Messages arrive to Lambda function in a Records array.

The Lambda's Handler (Hdr) function manages invoking the core logic function for each record, the core logic invocation has no reference to there being multiple records received.

How SQS queue messages are removed or retried

When SQS triggers a Lambda it is considered a syncronous invocation, so the Lambda's retry and DLQ settings are ignored (they only apply for asyncronous invocations)

The SQS queue's retry, visibility timeout (time before a retry message is retried), and DLQ settings are used.

If the Lambda throws an error or times out the invocation is considered a failure and the message goes through the SQS queue's retry settings, any other outcome (eg returning a value) deletes the messages from the queue.

If a batch of messages are sent to the Lambda they are retried or deleted as a batch, if the function throws or times out all messages are retried, otherwise all messages are deleted.

Idempotent logic design

Because Lambda cannot guarantee messages will only be delivered once, and because functions might throw unhandled exceptions and be retried, we need to design our code to have the same output and results regardless whether a single request is invoked multiple times.

Extra care should be taken for sections that might fail half way through execution, for example if a database query or request to external service does not respond, we can either code for these cases or have Lambda throw an error so the message is retried after a delay. If throw and retry the request will start from the beginning so this needs to be taken into consideration.

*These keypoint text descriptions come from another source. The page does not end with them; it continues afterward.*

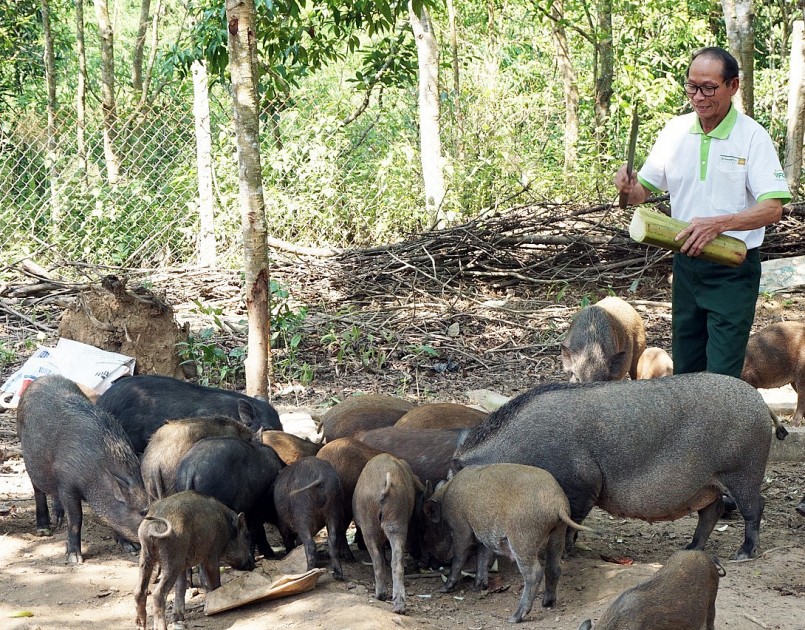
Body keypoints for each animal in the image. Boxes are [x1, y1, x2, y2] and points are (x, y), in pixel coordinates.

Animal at [452, 372, 784, 560]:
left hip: (743, 472)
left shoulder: (583, 485)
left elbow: (571, 520)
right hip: (708, 485)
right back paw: (690, 549)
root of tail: (760, 402)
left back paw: (743, 555)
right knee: (711, 512)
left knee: (756, 506)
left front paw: (567, 554)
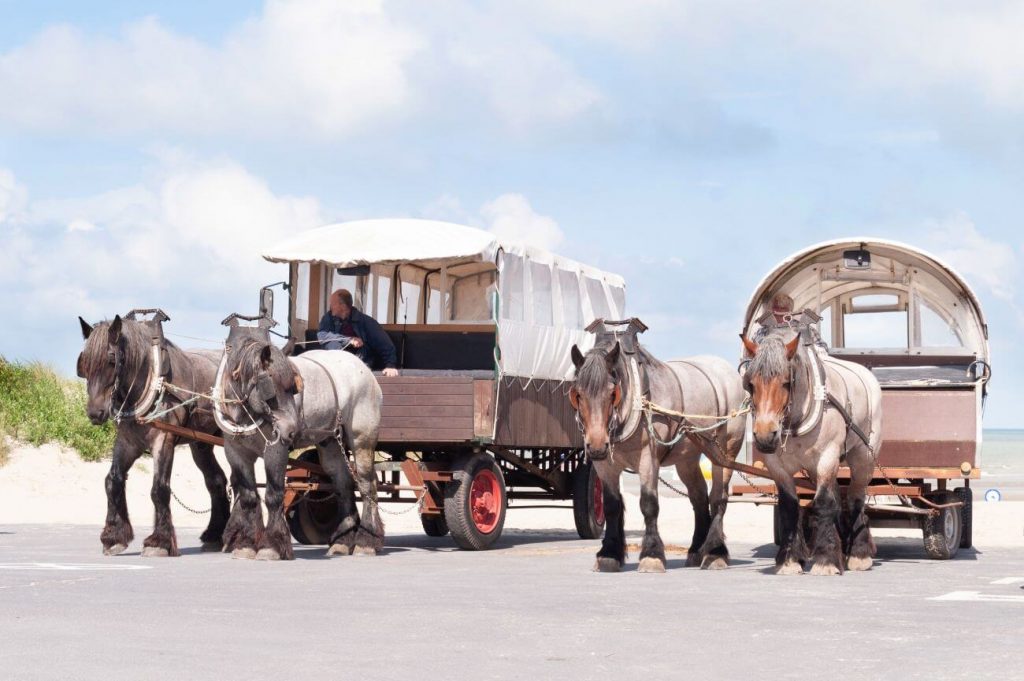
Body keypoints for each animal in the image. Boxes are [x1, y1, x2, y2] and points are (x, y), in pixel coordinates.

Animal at [76, 311, 229, 557]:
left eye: (112, 360)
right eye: (84, 363)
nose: (95, 413)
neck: (153, 381)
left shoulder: (163, 440)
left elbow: (159, 488)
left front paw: (159, 542)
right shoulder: (127, 442)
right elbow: (113, 480)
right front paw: (114, 536)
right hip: (201, 445)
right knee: (216, 480)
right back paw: (215, 534)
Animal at [214, 321, 382, 561]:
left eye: (294, 388)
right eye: (270, 390)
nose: (292, 432)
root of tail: (364, 368)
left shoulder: (276, 449)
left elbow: (273, 495)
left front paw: (271, 546)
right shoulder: (236, 452)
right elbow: (248, 497)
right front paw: (245, 545)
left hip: (361, 438)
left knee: (368, 484)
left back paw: (366, 542)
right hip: (330, 441)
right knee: (343, 482)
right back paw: (342, 541)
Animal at [569, 321, 745, 569]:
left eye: (613, 393)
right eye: (577, 394)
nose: (596, 445)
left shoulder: (648, 459)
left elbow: (649, 504)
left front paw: (652, 555)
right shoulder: (604, 465)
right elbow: (612, 505)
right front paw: (609, 554)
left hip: (726, 450)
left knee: (718, 497)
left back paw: (714, 552)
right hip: (687, 458)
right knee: (699, 497)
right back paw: (696, 550)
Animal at [741, 323, 884, 573]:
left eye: (786, 382)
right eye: (750, 383)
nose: (766, 436)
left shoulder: (827, 456)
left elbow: (824, 503)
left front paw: (825, 560)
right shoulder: (777, 466)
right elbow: (790, 507)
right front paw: (790, 560)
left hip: (863, 456)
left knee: (855, 498)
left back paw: (859, 554)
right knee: (838, 499)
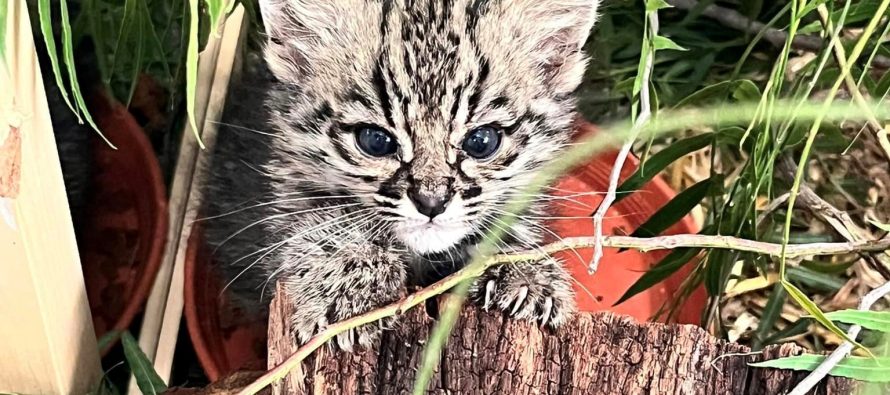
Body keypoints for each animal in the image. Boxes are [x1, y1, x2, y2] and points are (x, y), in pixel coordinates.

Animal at [203, 0, 596, 352]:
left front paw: (524, 273)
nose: (431, 202)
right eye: (375, 141)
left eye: (482, 141)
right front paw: (350, 280)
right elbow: (309, 228)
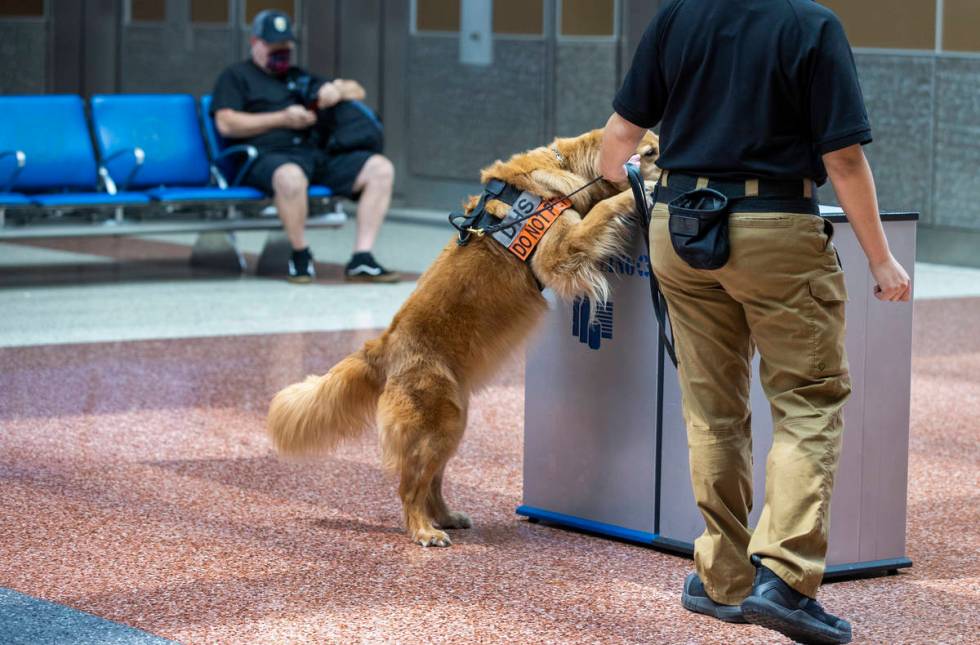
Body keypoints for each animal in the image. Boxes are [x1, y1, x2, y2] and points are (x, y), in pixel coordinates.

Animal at [268, 128, 660, 544]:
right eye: (651, 152)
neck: (564, 167)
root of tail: (384, 346)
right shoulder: (558, 252)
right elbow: (603, 210)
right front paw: (638, 191)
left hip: (451, 425)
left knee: (432, 483)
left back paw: (444, 517)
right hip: (439, 425)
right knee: (410, 487)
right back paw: (423, 530)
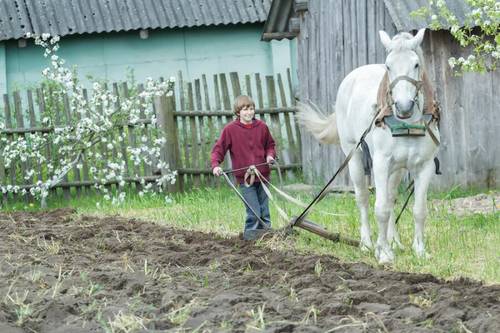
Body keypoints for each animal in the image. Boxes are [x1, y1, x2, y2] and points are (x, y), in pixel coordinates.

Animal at [298, 29, 440, 262]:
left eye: (416, 64)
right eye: (388, 66)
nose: (404, 107)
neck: (406, 124)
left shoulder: (424, 166)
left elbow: (419, 209)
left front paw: (419, 251)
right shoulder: (381, 163)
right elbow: (380, 208)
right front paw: (383, 254)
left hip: (397, 170)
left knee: (390, 197)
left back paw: (394, 242)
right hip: (354, 157)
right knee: (363, 199)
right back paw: (367, 243)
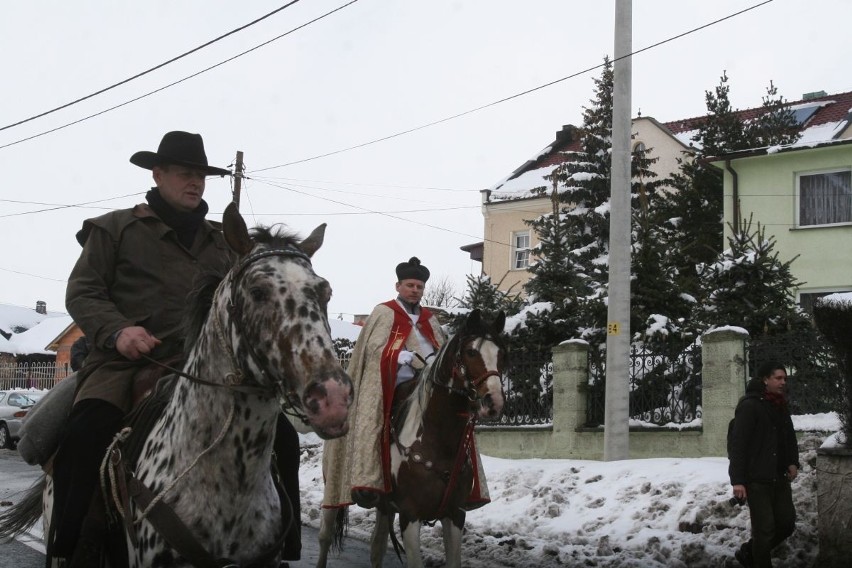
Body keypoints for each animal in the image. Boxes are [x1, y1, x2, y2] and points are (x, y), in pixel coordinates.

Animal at [318, 308, 506, 568]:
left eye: (502, 354)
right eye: (471, 352)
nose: (493, 402)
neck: (439, 442)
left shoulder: (455, 514)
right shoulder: (410, 515)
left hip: (385, 506)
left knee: (377, 547)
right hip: (333, 487)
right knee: (325, 536)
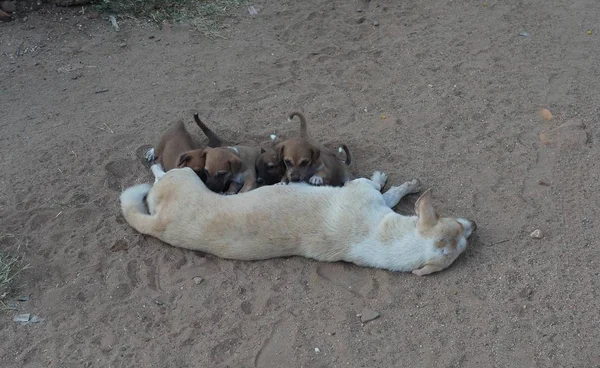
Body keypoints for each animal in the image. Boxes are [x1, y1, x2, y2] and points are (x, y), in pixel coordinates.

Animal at [120, 165, 478, 274]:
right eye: (458, 226)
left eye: (464, 238)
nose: (476, 226)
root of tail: (159, 224)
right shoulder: (367, 193)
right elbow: (385, 188)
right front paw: (402, 183)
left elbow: (388, 192)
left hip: (182, 177)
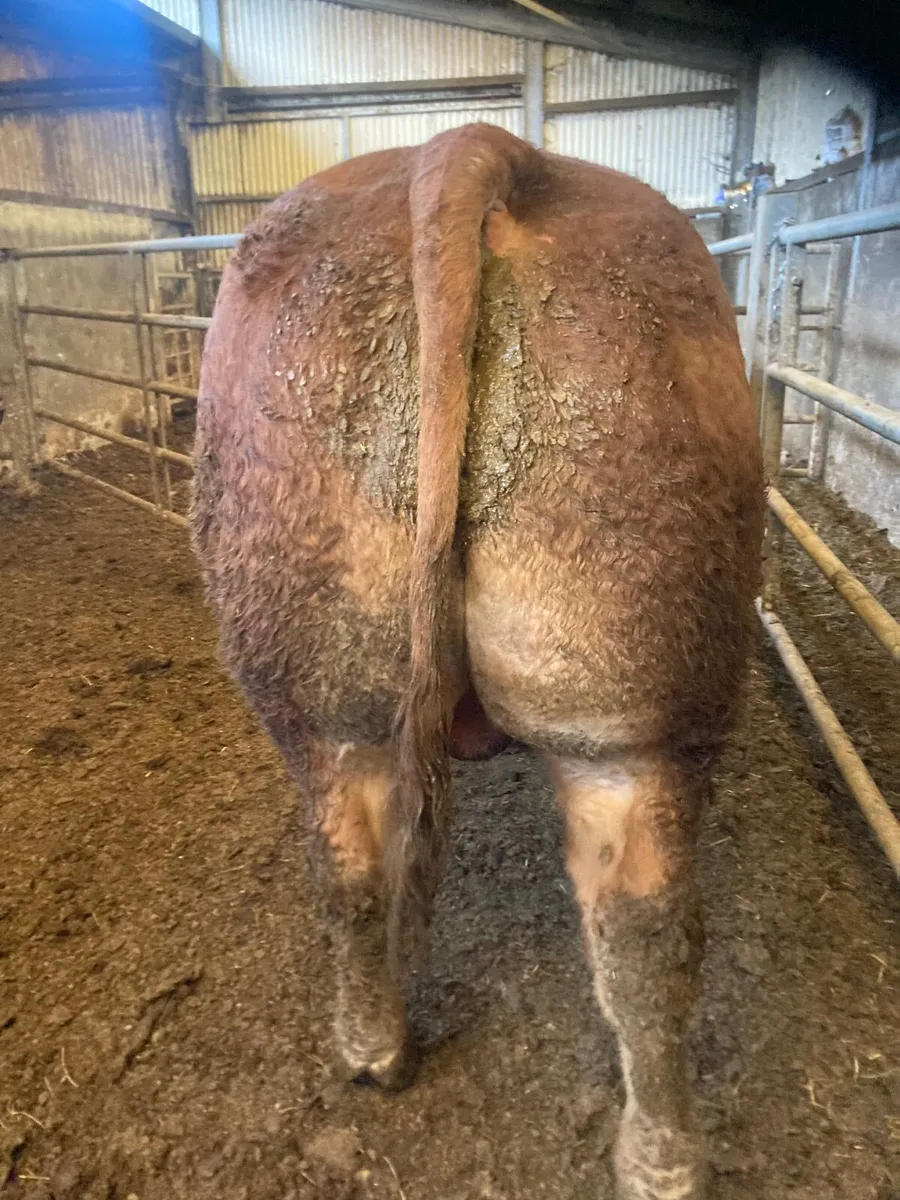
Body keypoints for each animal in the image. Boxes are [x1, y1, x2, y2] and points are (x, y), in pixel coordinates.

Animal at [191, 123, 764, 1200]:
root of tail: (471, 146)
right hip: (638, 723)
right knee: (649, 927)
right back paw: (663, 1156)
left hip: (324, 679)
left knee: (354, 867)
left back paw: (376, 1051)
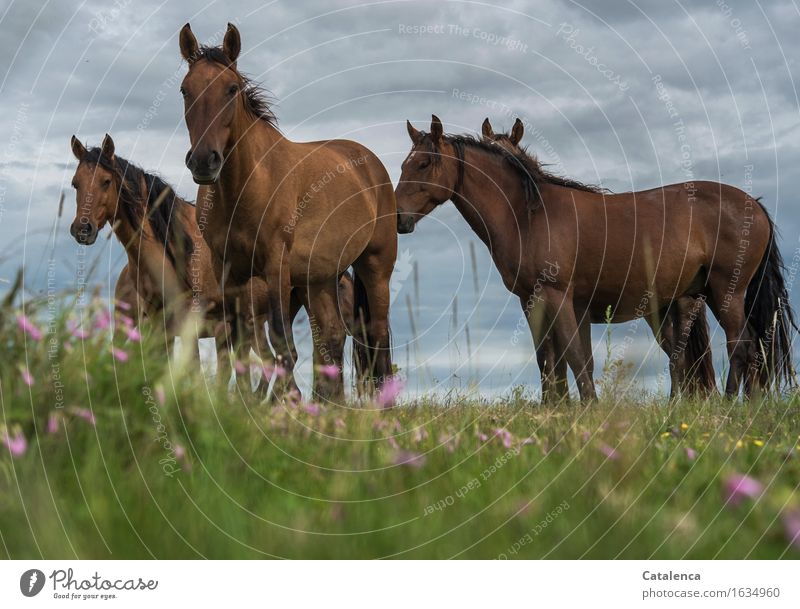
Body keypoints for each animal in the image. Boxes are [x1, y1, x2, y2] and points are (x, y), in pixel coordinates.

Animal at [178, 22, 396, 404]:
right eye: (185, 90)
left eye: (231, 89)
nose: (204, 161)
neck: (245, 186)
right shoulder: (229, 271)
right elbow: (237, 344)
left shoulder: (276, 266)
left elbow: (282, 347)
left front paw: (280, 402)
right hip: (317, 279)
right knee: (332, 336)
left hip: (375, 268)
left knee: (378, 340)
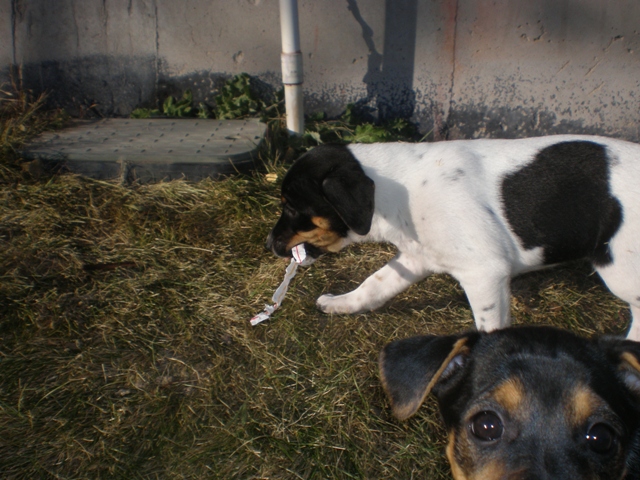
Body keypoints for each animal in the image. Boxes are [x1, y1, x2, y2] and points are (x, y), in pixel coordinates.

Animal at [264, 135, 640, 338]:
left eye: (292, 207)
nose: (268, 245)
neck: (392, 193)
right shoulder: (417, 257)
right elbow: (375, 284)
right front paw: (342, 303)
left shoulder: (485, 272)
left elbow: (490, 328)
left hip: (620, 269)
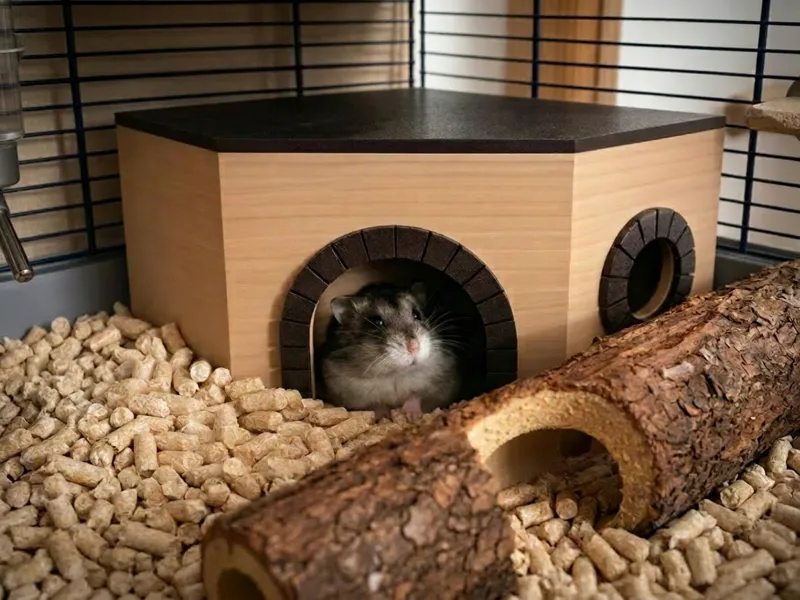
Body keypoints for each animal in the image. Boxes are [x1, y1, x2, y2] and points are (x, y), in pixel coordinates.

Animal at [316, 281, 461, 419]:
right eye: (376, 322)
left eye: (417, 314)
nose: (414, 346)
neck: (395, 373)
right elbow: (375, 404)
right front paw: (384, 417)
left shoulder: (440, 384)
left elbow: (417, 395)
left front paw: (412, 416)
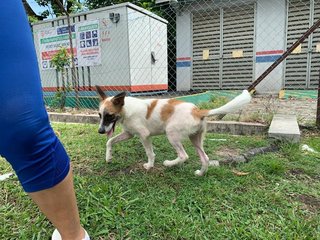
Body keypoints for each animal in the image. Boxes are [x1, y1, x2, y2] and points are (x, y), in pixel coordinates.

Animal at [96, 85, 251, 175]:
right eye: (99, 115)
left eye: (109, 115)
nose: (100, 131)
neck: (126, 109)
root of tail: (197, 111)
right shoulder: (128, 134)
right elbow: (110, 141)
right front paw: (108, 157)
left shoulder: (144, 135)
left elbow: (150, 153)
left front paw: (149, 166)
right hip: (195, 139)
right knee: (205, 158)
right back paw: (200, 173)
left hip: (171, 134)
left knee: (184, 156)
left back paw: (169, 164)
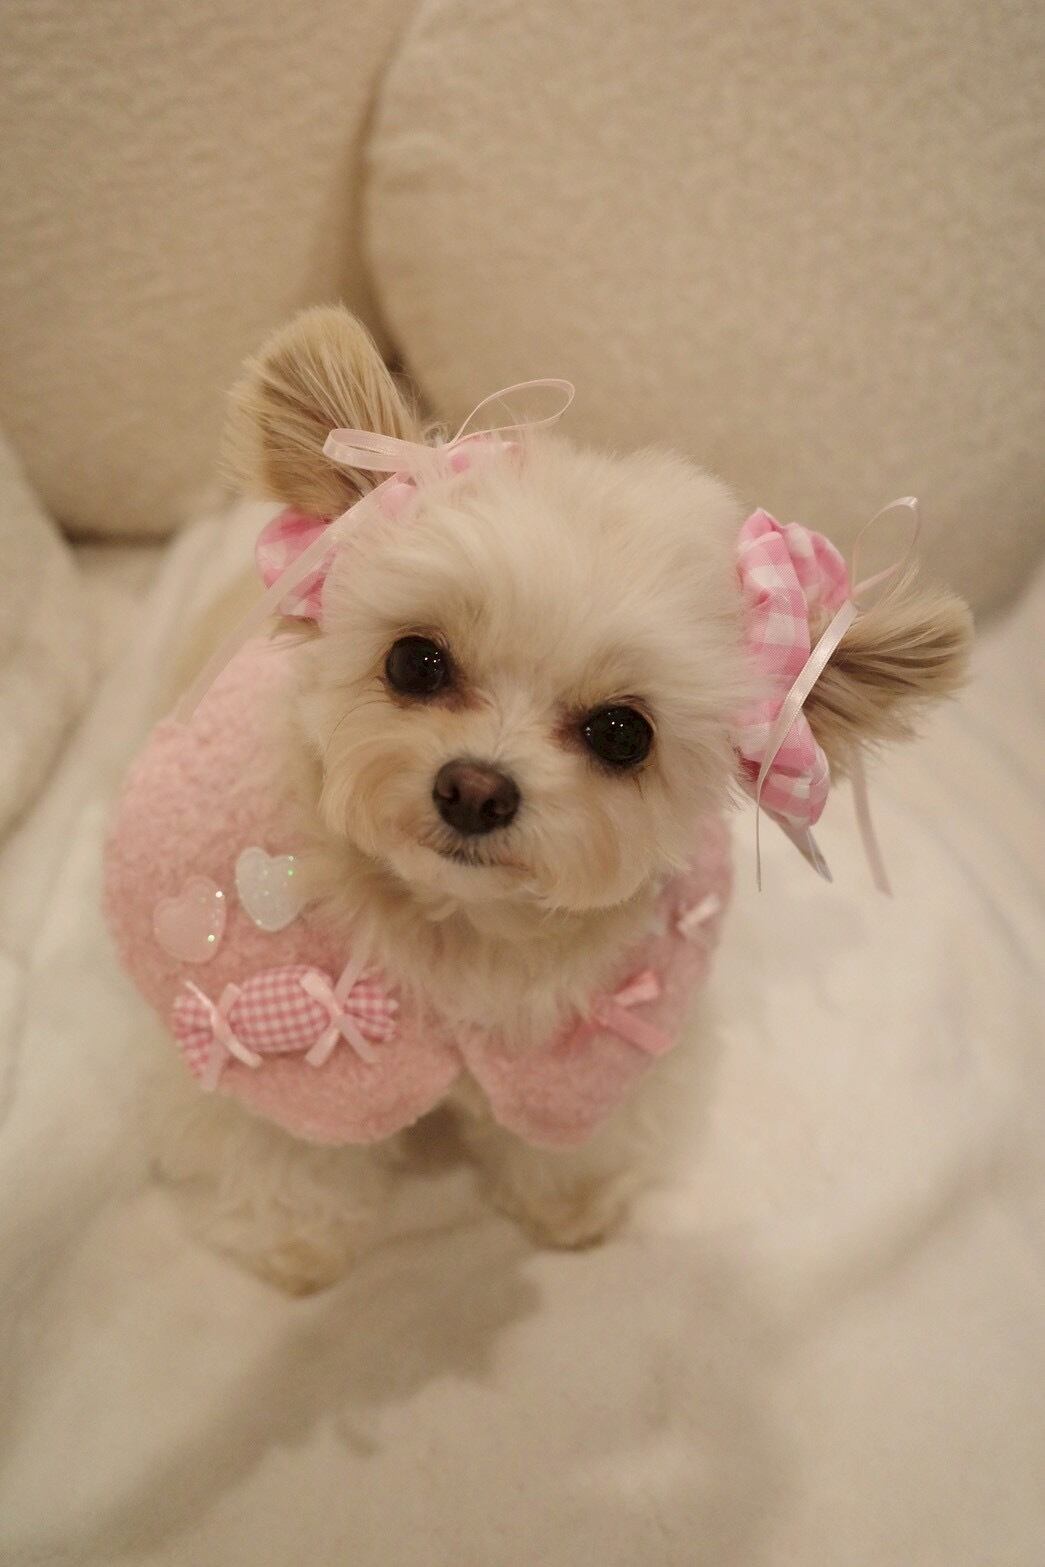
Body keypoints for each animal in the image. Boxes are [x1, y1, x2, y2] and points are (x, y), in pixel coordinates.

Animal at [105, 306, 971, 1293]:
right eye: (414, 660)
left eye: (622, 733)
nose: (475, 791)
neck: (458, 927)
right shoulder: (272, 1072)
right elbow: (287, 1152)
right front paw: (300, 1250)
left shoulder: (595, 1058)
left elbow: (572, 1137)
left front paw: (572, 1207)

Methods of retrying only messages in a batch that fail

1) Lambda manages retries of unsuccessful records

Plan to use this method

Lambda Handler always returns without error which will remove all messags in the batch from the queue. When a record does not process successfully the Lambda Handler creates a new message and places it into the queue.

When creating a new message add a message attribute(?) that marks how many attempts have been made at processing the message, if that attribute is not set, set it to 1, if it is set add 1 each time the message gets retried.

?not sure can do? When adding the retry message to the SQS queue set its delay time so it is not retried immediately, we could stagger this, eg 1 minute for the first retry, 10 minutes for the second, 3 hours for the third.

Adding the message to a DLQ will need to be handled by the Lambda Handler as well, eg after x number of retries have occured.

We could create a shared module to manage this process in a standard way.

Benefits:

  • More control over how retries are handled
  • Lambda never throws an error, making for cleaner logging, middleware handling, etc..
  • If we expect records to fail rarely, this design will result in less resource calls, eg less calls to SQS to delete messages

2) Lambda removes successful records

Have the Lambda Handler be responsible for removing messages from the SQS queue that are successful, then throw an error so the SQS queue handles retrying unsuccessful messages, because successful messages have already been deleted they will not be retried.

Benefits:

  • Code is simpler, relying more on SQS functionality
  • Can trust retry messages will be created in the correct structure
  • SQS queue manages passing to DLQ